Due to the primary role of obesity-related adipocyte insulin resistance on hepatic lipotoxicity, restoration of insulin action is a major treatment targeting to lipotoxicity. Reversal of lipotoxicity with insulin sensitizers, such as pioglitazone, metformin, and thiazolidinediones, had been widely tested [6]. Administration of metformin is associated with a certain extent of histological benefit. Pioglitazone was proved to enhance insulin sensitivity in adipose tissue to store more fat and prevents excessive rates of lipolysis, and reduces SFA accumulation in liver and ameliorates live fibrosis. Recently, a three year trial of pioglitazone in 101 patients with NASH confirmed its long-term safety and efficacy, suggesting that pioglitazone may become the standard of care for population with NASH. Glucagonlike peptide 1 receptor agonists have also been shown to be highly effective to treat NASH, thus opening a promising treatment avenue for reverse of hepatic lipotoxicity. Furthermore, there are many other agents, such as Sodium–glucose Cotransporter 2 (SGLT2) inhibitors, CCR2 and CCR5 inhibitors, pan caspase inhibitor, FXR agonist etc., under development in Phase 2-3 trial, targeting to different pathways to restore metabolic homeostasis, ameliorate inflammatory response for improvement of life quality of patients with NASH.

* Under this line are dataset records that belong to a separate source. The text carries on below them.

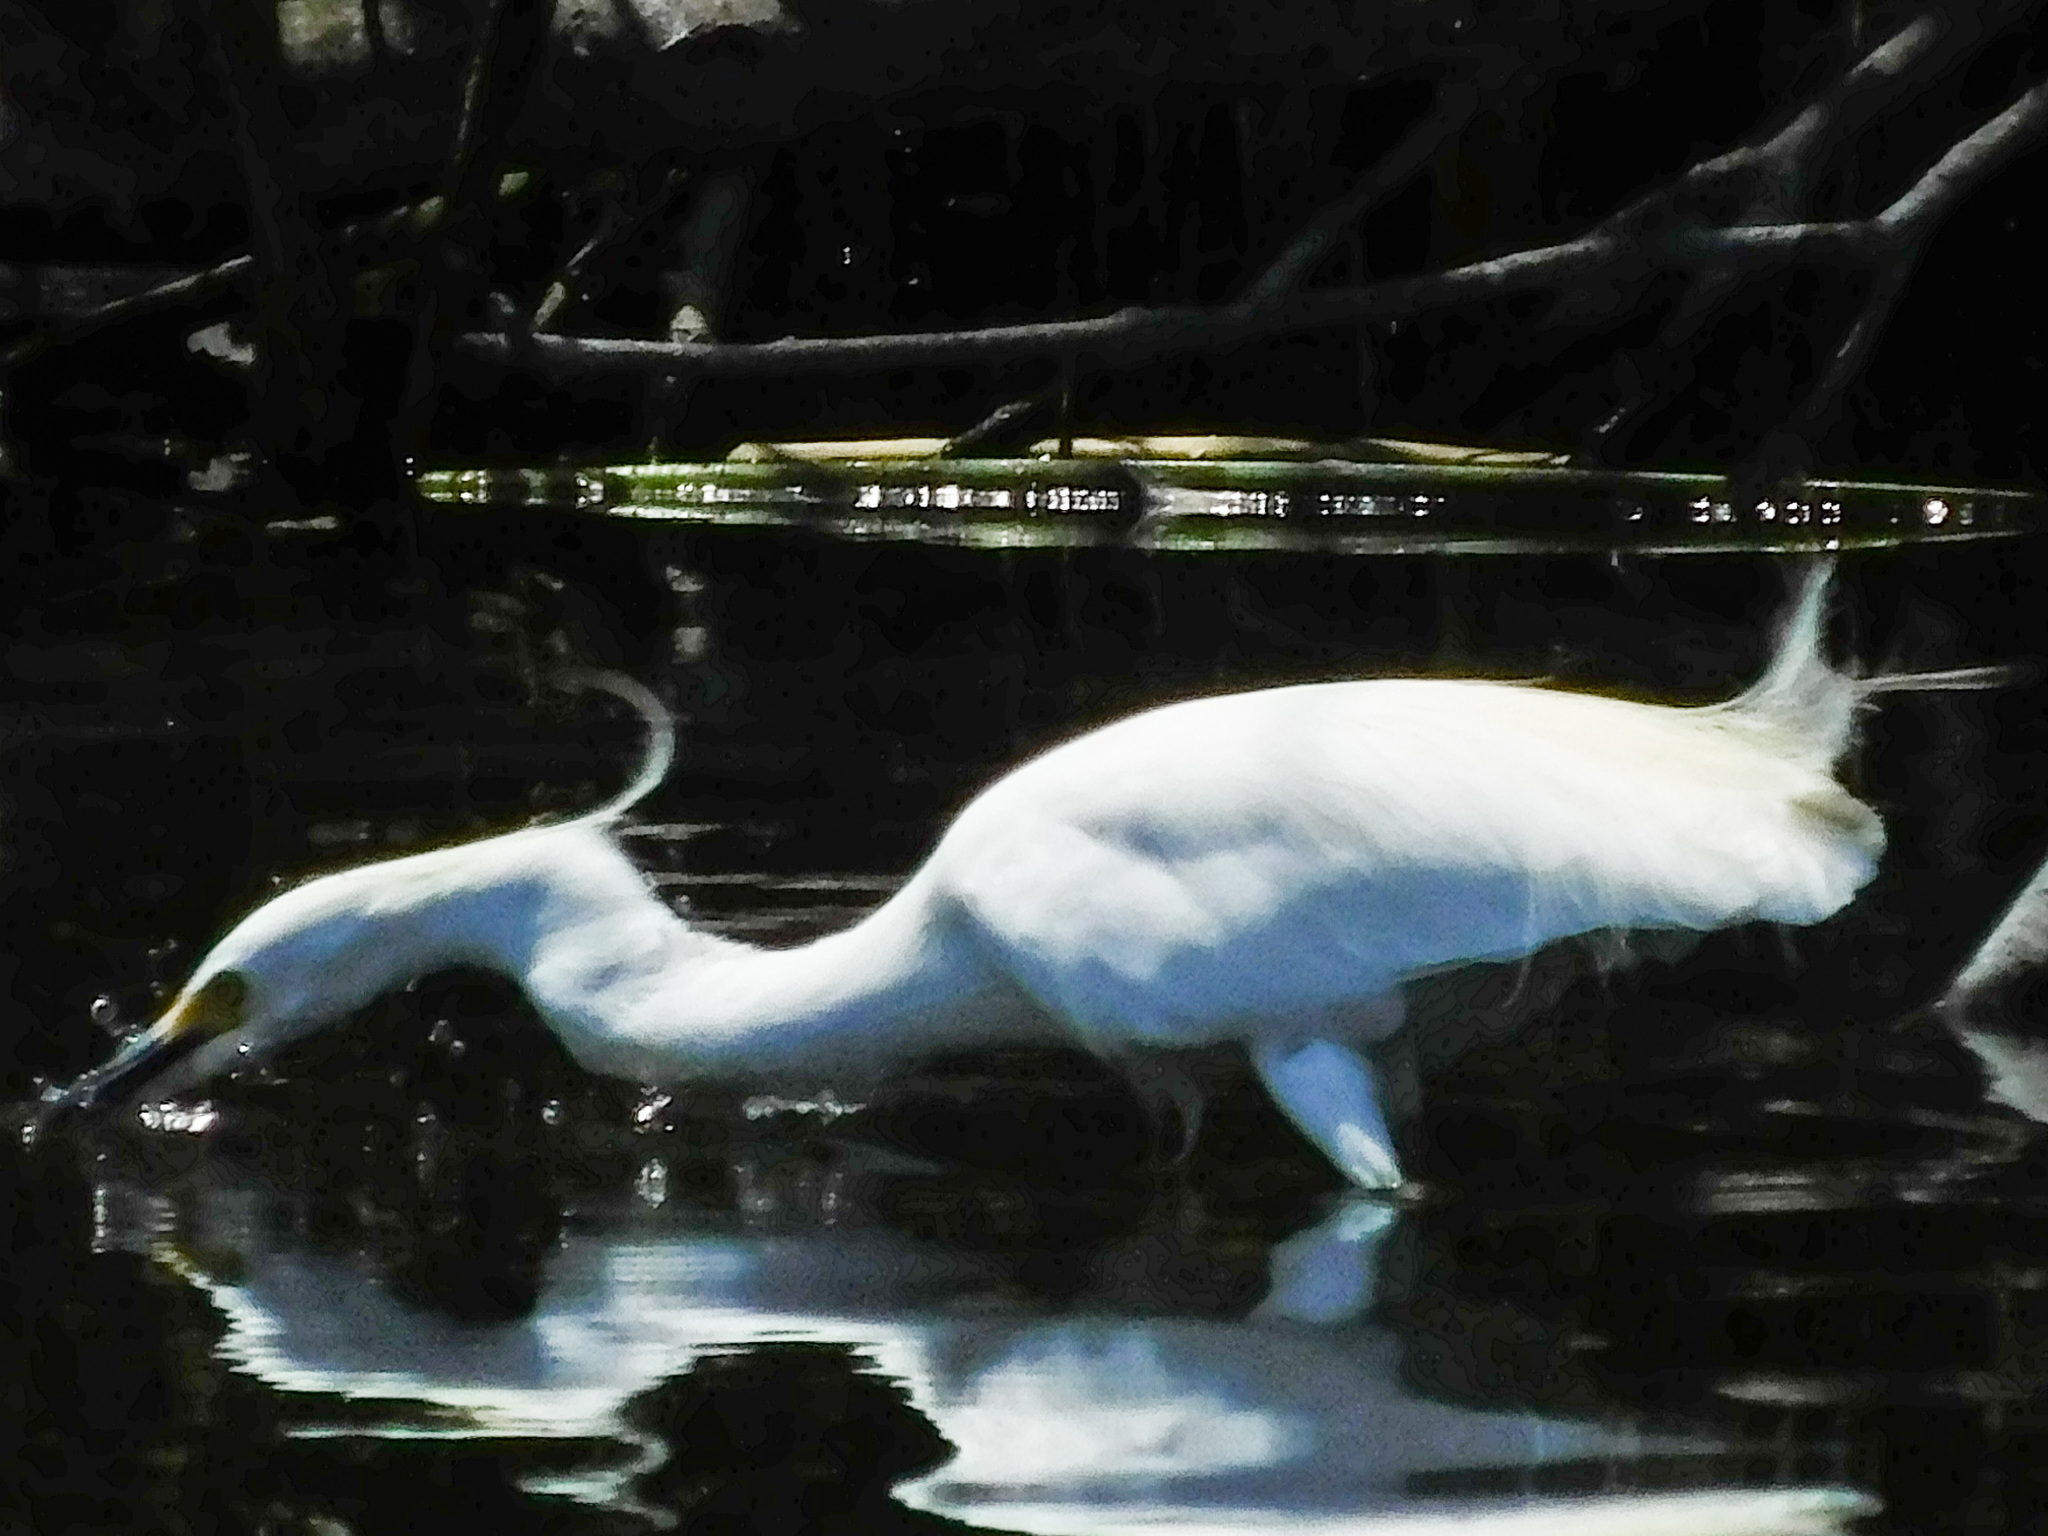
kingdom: Animalia
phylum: Chordata
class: Aves
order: Pelecaniformes
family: Ardeidae
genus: Egretta
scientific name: Egretta thula
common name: Snowy egret
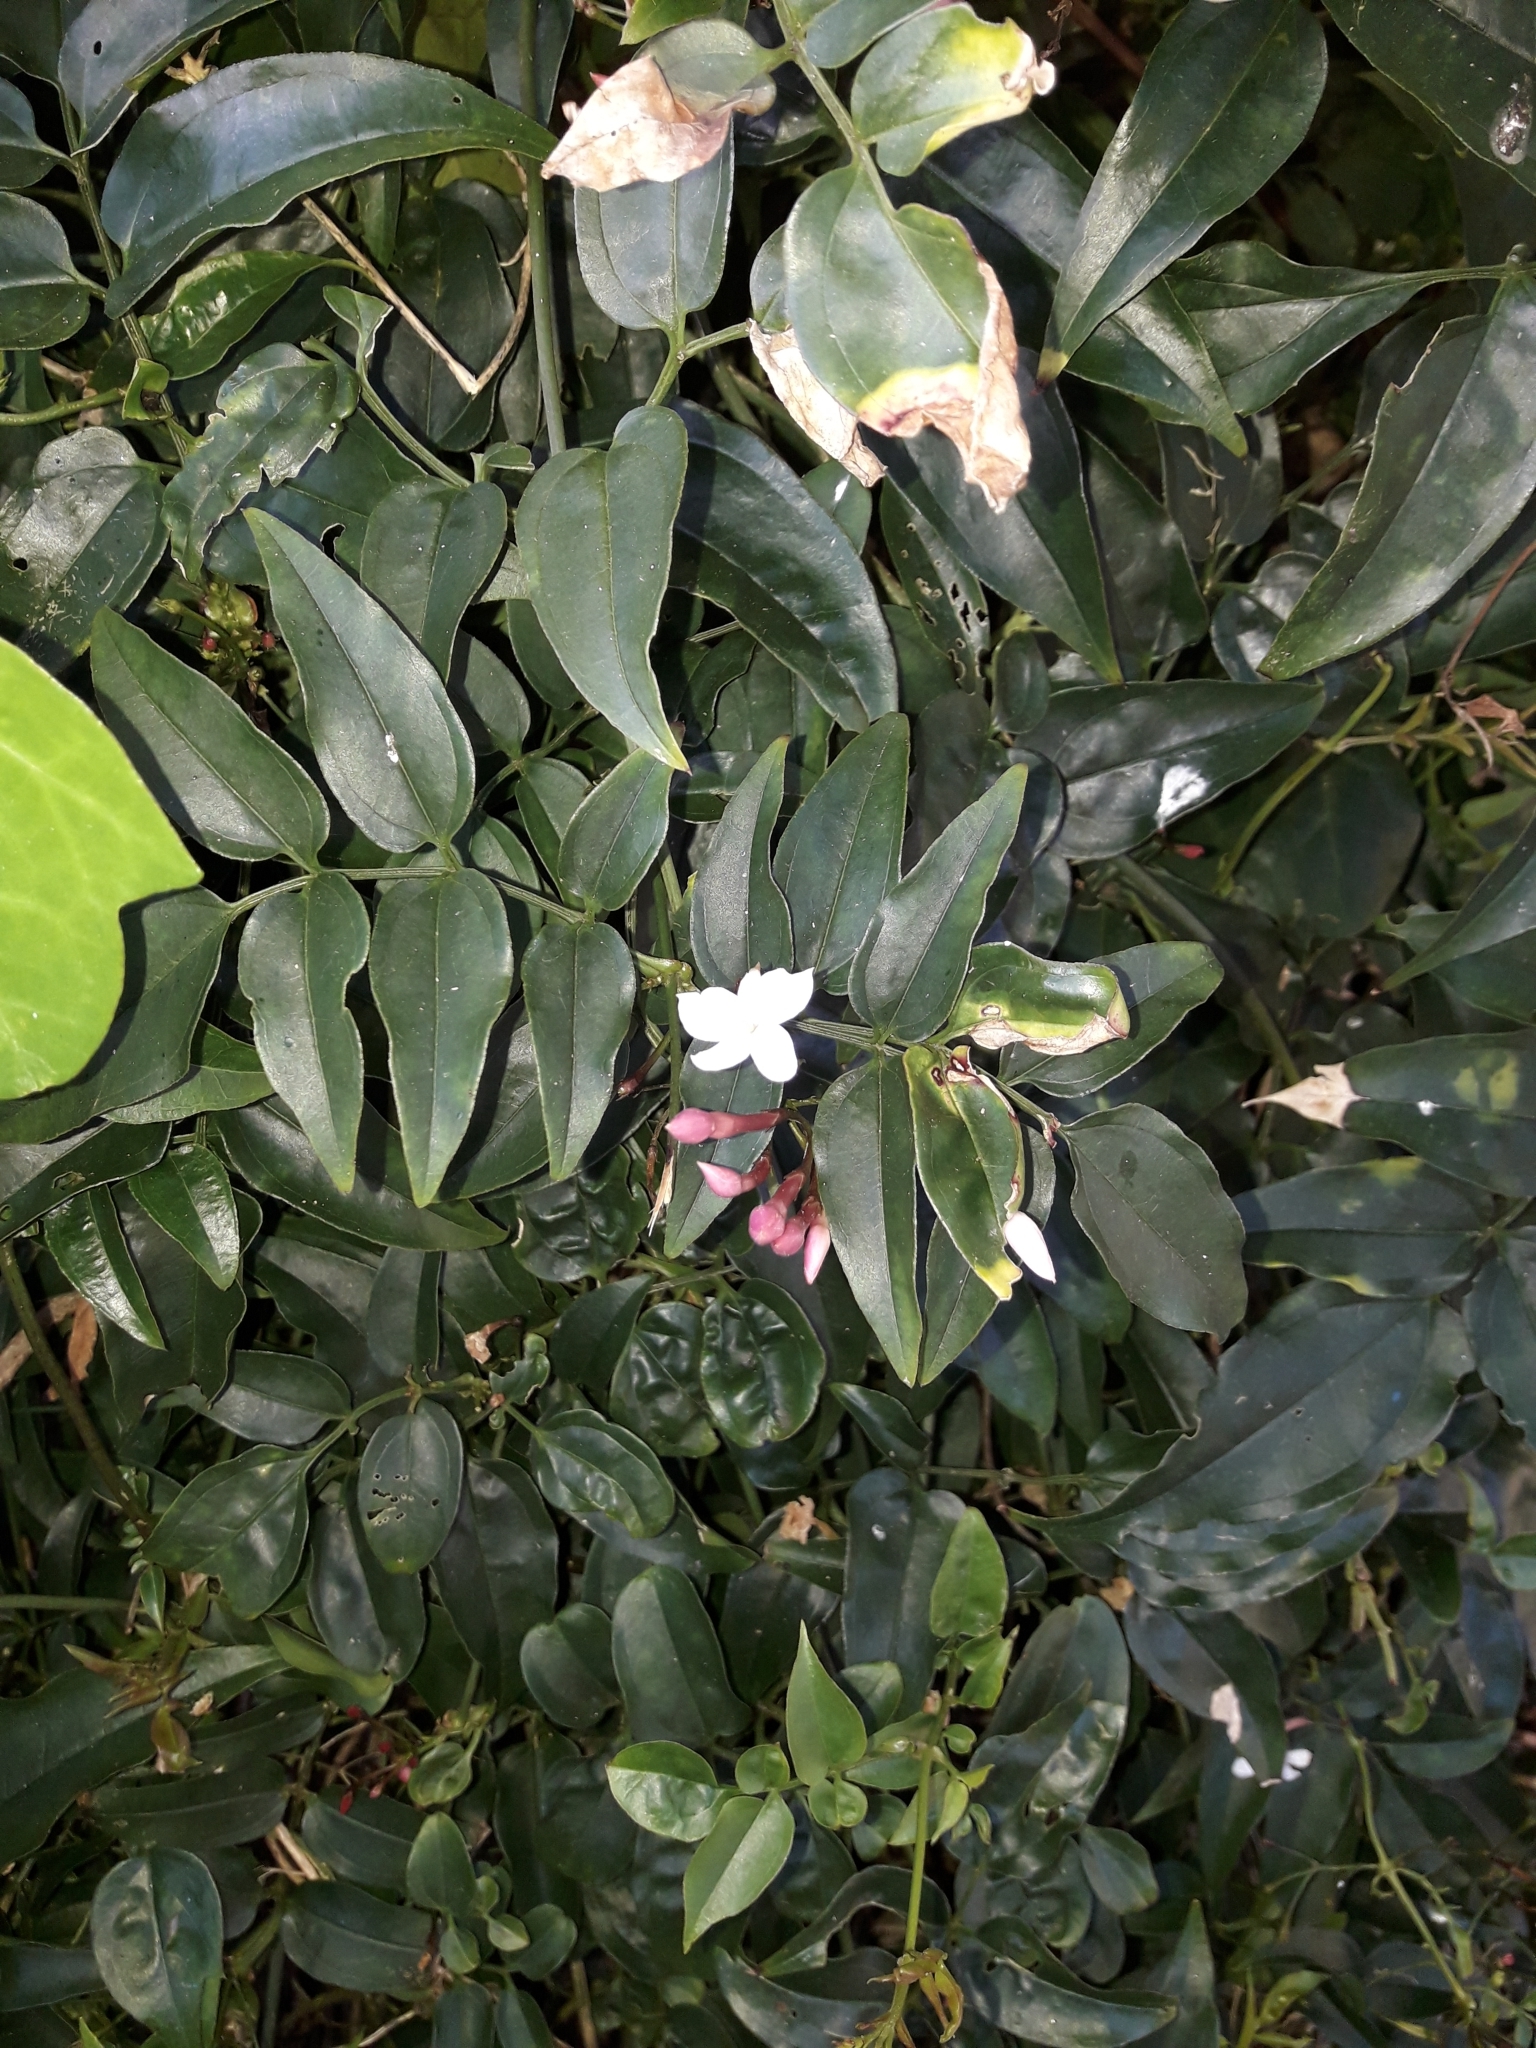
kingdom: Plantae
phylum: Tracheophyta
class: Magnoliopsida
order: Lamiales
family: Oleaceae
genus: Jasminum
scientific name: Jasminum polyanthum
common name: Pink jasmine
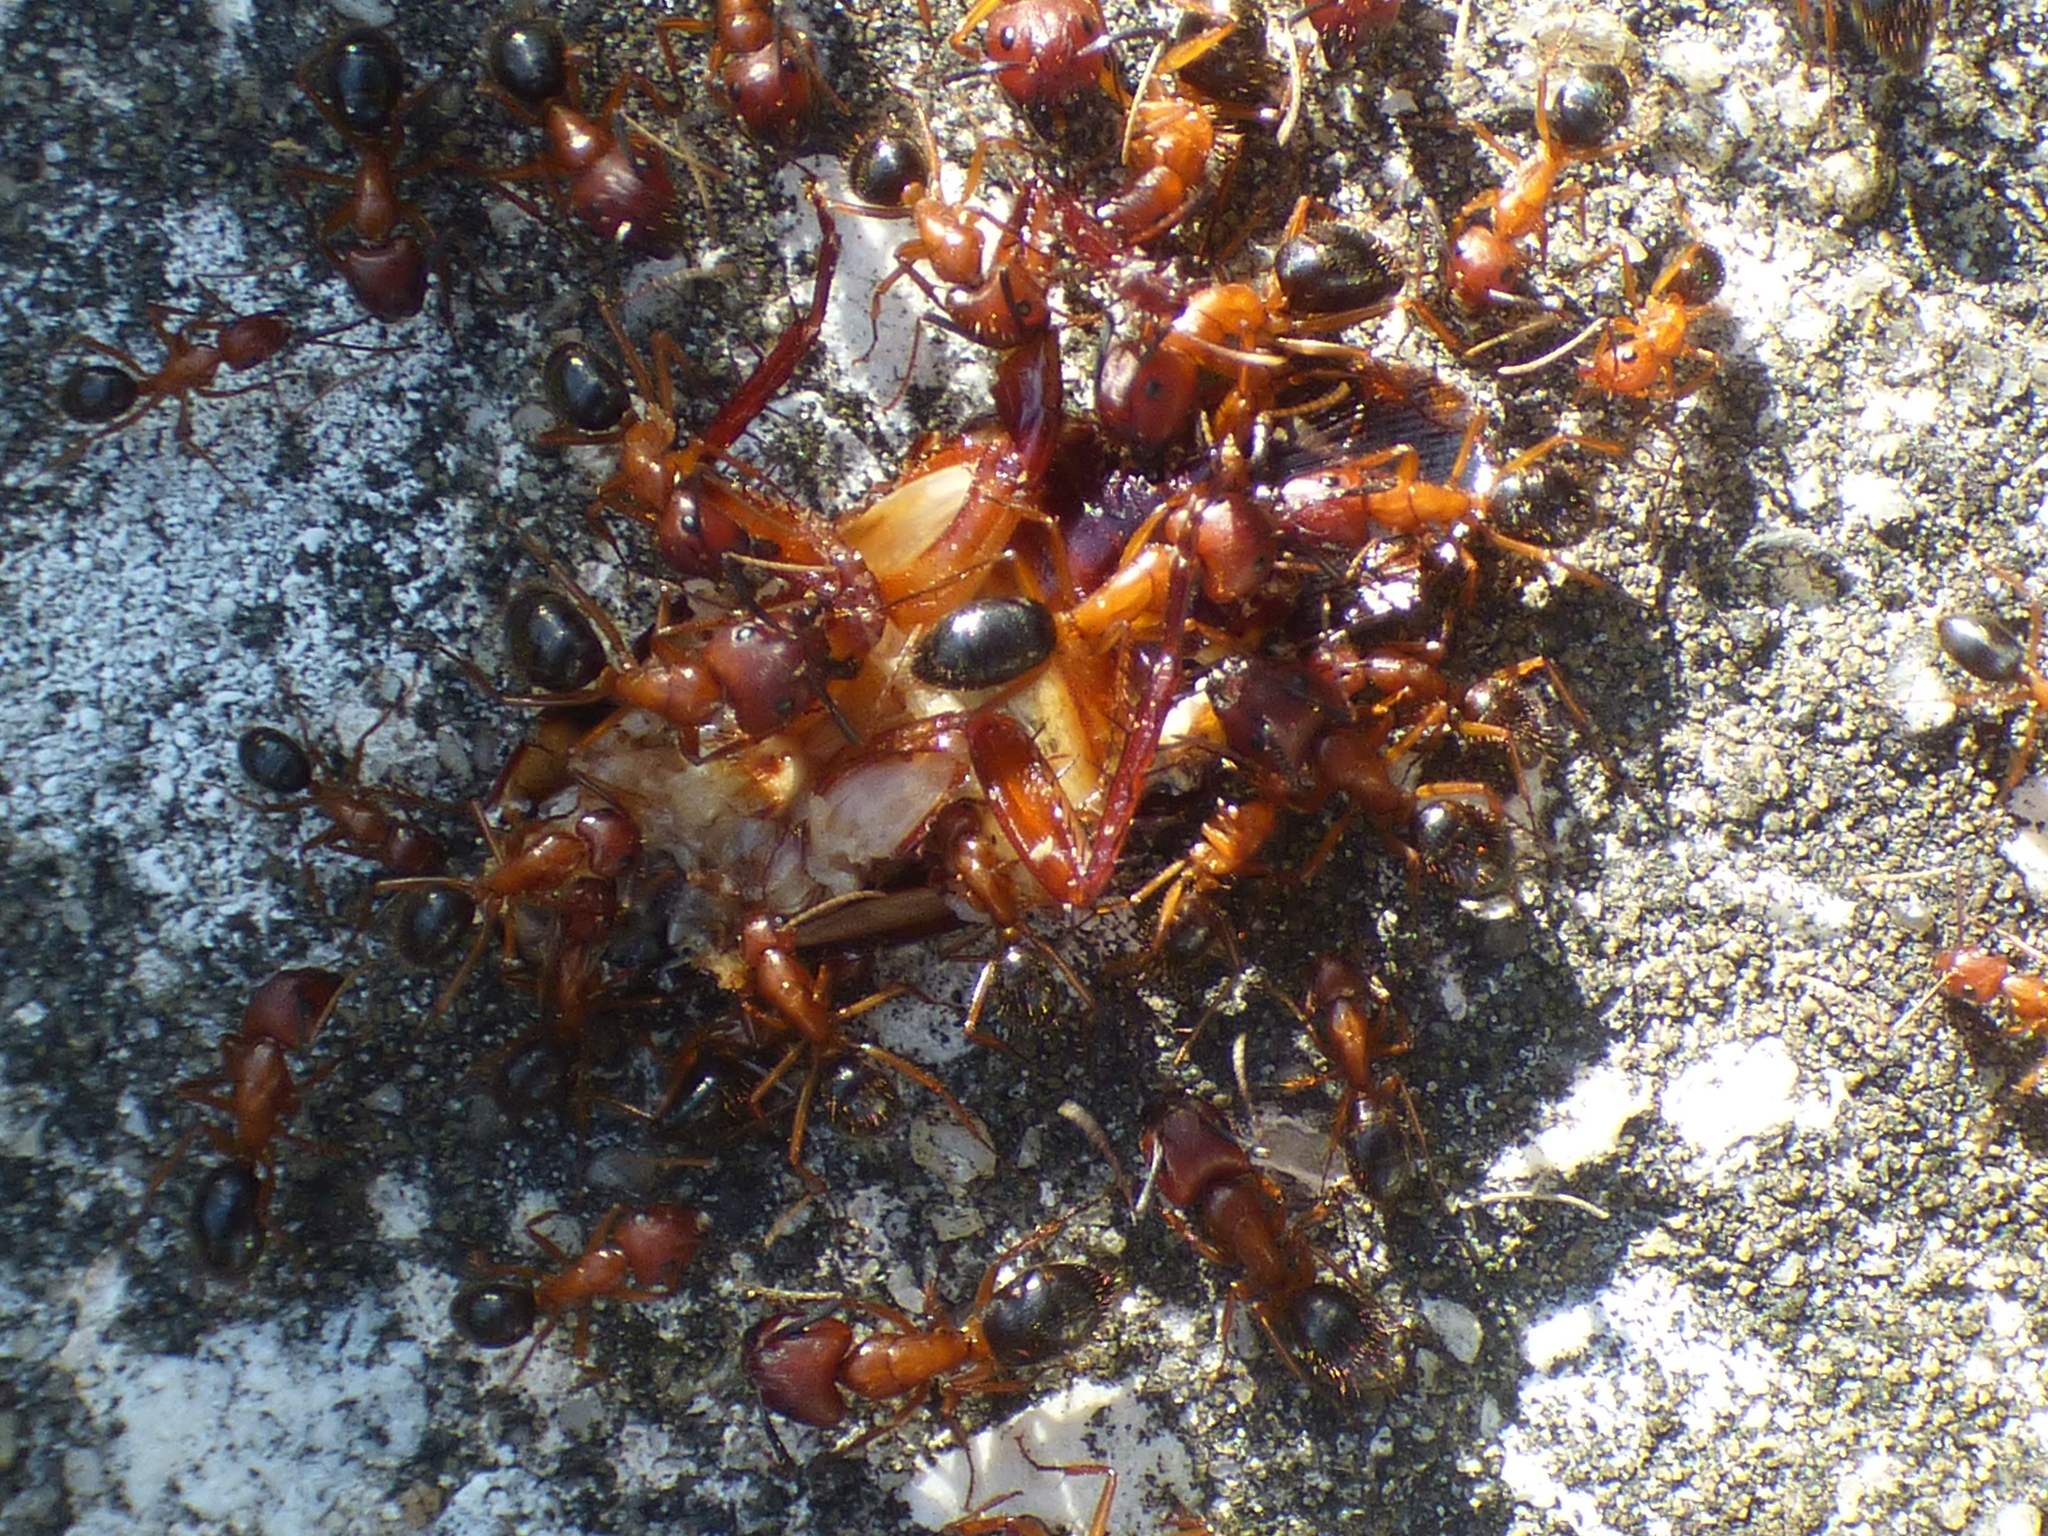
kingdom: Animalia
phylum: Arthropoda
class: Insecta
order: Hymenoptera
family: Formicidae
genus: Camponotus
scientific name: Camponotus floridanus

Most important of all, it should be emphasized that hepatic lipotoxicity is secondary to fat insulin resistance, a characteristic of adipose tissue dysfunction due to obesity. Adipose tissue lies in the center of metabolism of whole body to maintain energy balance of whole body. There’s evolutionarily acquired mechanism in preventing lipid accumulation in the liver by promoting Adipogenesis in mammalian [7]. In the future, we need deepen understanding of the central role of adipose tissue in modulation of systemic energy balance and the crosstalk between liver and adipose tissues. It should be kept in mind that improvement of energy balance is prerequisite for clearing away of hepatic lipotoxicity.